Malgré toutes les variantes possibles qui ont toutes pour objet d’obéir aux mêmes principes mécaniques cités plus haut, il semble que deux familles de techniques dominent. Elles répondent à la même logique de fond mais diffèrent par la façon dont le chirurgien accède à l’os et aux parties molles.

La chirurgie classique, « à ciel ouvert »

Cette façon de faire est la plus ancienne et probablement toujours la plus répandue. Le chirurgien accède largement aux structures anatomiques qu’il souhaite corriger. Les incisions cutanées sont de dimension suffisantes pour assurer un contrôle visuel direct sur chaque geste.
Ce type de chirurgie est considérée par leur partisan comme plus complète dans la capacité de résoudre tous les problèmes posés, mais également plus précise dans l’exécution des geste qui sont réalisés sous le contrôle de la vue.
Les ostéotomies réalisés à ciel ouvert sont en majorité de type « Scarf » ou de type « chevron ». Pour fixer les os dans leur nouvelle orientation, du matériel est implanté pendant l’intervention : vis, agrafes, broches. Le plus souvent il n’est pas nécessaire de les retirer car ces implants sont enfouis dans l’os et parfaitement tolérés.

La chirurgie percutanée

Cette modalité chirurgicale a été importée en France et en Europe via l’Espagne au début des années 2000, en provenance des Etats-Unis. Elle consiste à accéder à l’os et aux parties molles au travers d’incisions millimétriques. Les principe de correction sont inchangés, seule la modalité de mise en oeuvre est différente.
Elle requiert l’emploi d’instruments dédiés, spécifiquement développés pour le fraisage de la saillie osseuse, les coupes osseuses, et la section des parties molles. Bien entendu, le contrôle visuel direct est supprimé puisque ces geste sont effectués à travers de très petits orifices. Il est donc remplacé par la radiographie peropératoire à faible irradiation, appelée fluoroscopie.
Une autre particularité de ces techniques est l’absence de matériel de fixation des coupes osseuses. Il est remplacé par un pansement que le chirurgien confectionne en fin d’intervention avec grand soin.
Cette chirurgie est parfois considérée comme novatrice car la durée de l’acte opératoire est plus courte, son coût plus faible puisqu’aucun matériel est implanté, et sa réalisation sous anesthésie loco-régionale voire parfois locale pure.
Les suites opératoires immédiates sont plus simples puisque l’agressivité chirurgicale est réduite. Les patients sont séduits par l’effet « marketing » de gestes réalisés en ambulatoire, comportant de faibles douleurs, et aux cicatrices de tailles très réduites.
Toutefois, malgré l’innocuité apparente de ce type de chirurgie, elle est de réalisation technique particulièrement difficile, réservée à des opérateurs spécifiquement formés et entraînés.

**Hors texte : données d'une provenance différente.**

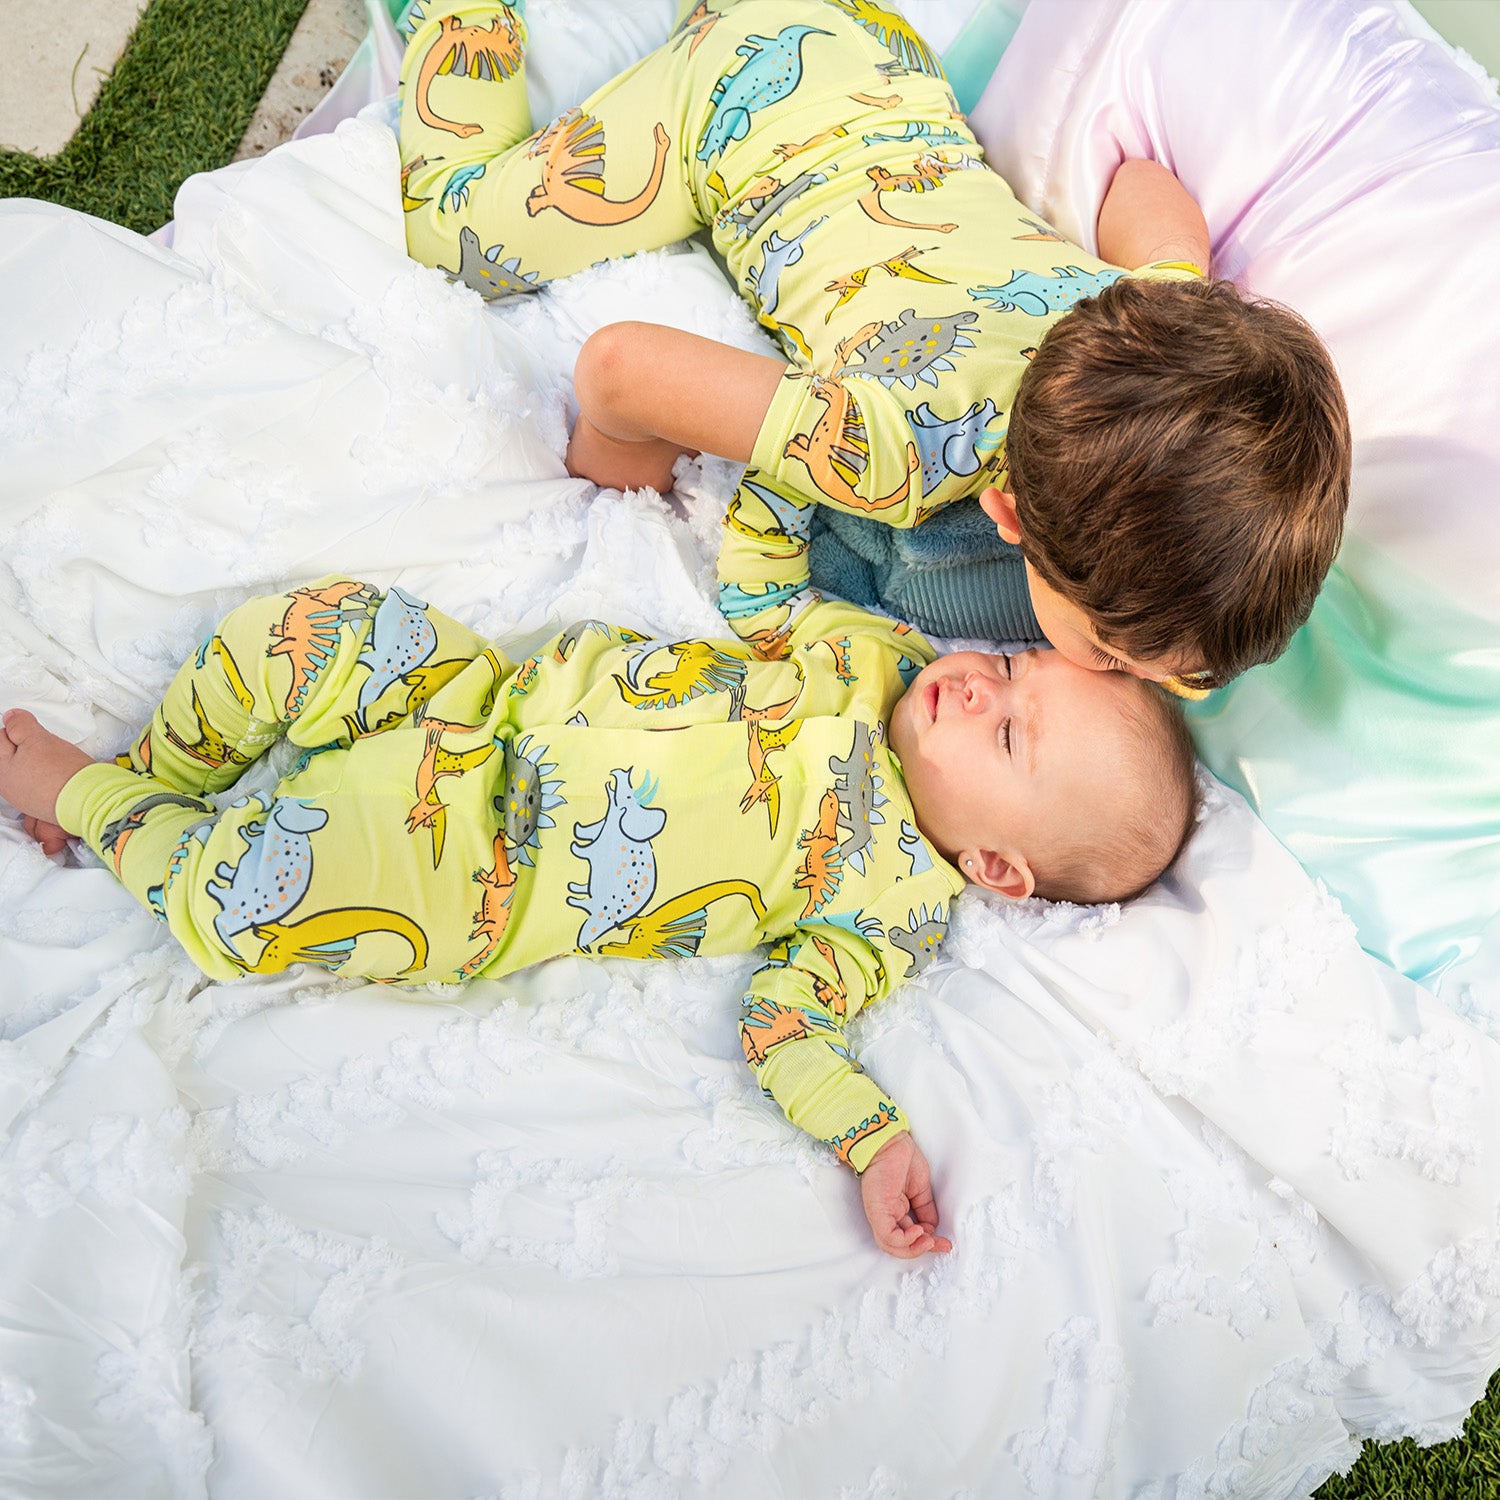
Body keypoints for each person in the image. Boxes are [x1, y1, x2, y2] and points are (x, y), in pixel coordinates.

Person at [0, 479, 1197, 1261]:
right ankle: (166, 766)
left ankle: (88, 802)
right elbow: (770, 595)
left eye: (1005, 735)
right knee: (305, 628)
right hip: (482, 695)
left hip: (478, 870)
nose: (983, 684)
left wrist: (874, 1138)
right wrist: (756, 491)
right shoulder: (878, 656)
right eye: (1017, 673)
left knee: (239, 907)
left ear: (994, 864)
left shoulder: (889, 909)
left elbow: (789, 1026)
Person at [396, 0, 1351, 687]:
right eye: (1110, 653)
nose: (1137, 680)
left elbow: (1143, 181)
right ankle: (461, 19)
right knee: (455, 233)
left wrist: (1180, 269)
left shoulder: (1138, 320)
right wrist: (623, 472)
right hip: (733, 99)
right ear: (1009, 513)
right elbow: (619, 367)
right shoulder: (891, 452)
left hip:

Les techniques mixtes de chirurgie mini-invasive et percutanée

L’essor de la chirurgie percutanée s’appuie très certainement sur l’amélioration considérable des suites opératoires. Cela s’explique par une moindre agressivité chirurgicale de gestes nécessitant de moindres décollements.
Cependant, des complications spécifiques liées à cette modalité technique ont été identifiées avec le recul. Elles appellent à la prudence face à des gestes de chirurgie classique à ciel ouvert mieux maîtrisés.
Néanmoins, s’inspirant de cette moindre agressivité chirurgicale issus de la chirurgie percutanée, les techniques à ciel ouvert ont été adaptées pour arriver à un compromis raisonnable: la chirurgie mini-invasive. L’incision est réduite au maximum pour réduire l’agressivité, mais reste suffisante pour assurer un contrôle visuel là où il faisait défaut en chirurgie percutanée.
De même, la stabilité des corrections est assurée par l’utilisation de vis, plutôt que par le pansement. Et cela se fait sans régresser puisque l’appui complet est autorisé d’emblée sur la zone opérée.
Enfin, là où les geste percutanés restent possible sans compromis sur leur fiabilité, ils sont conservés.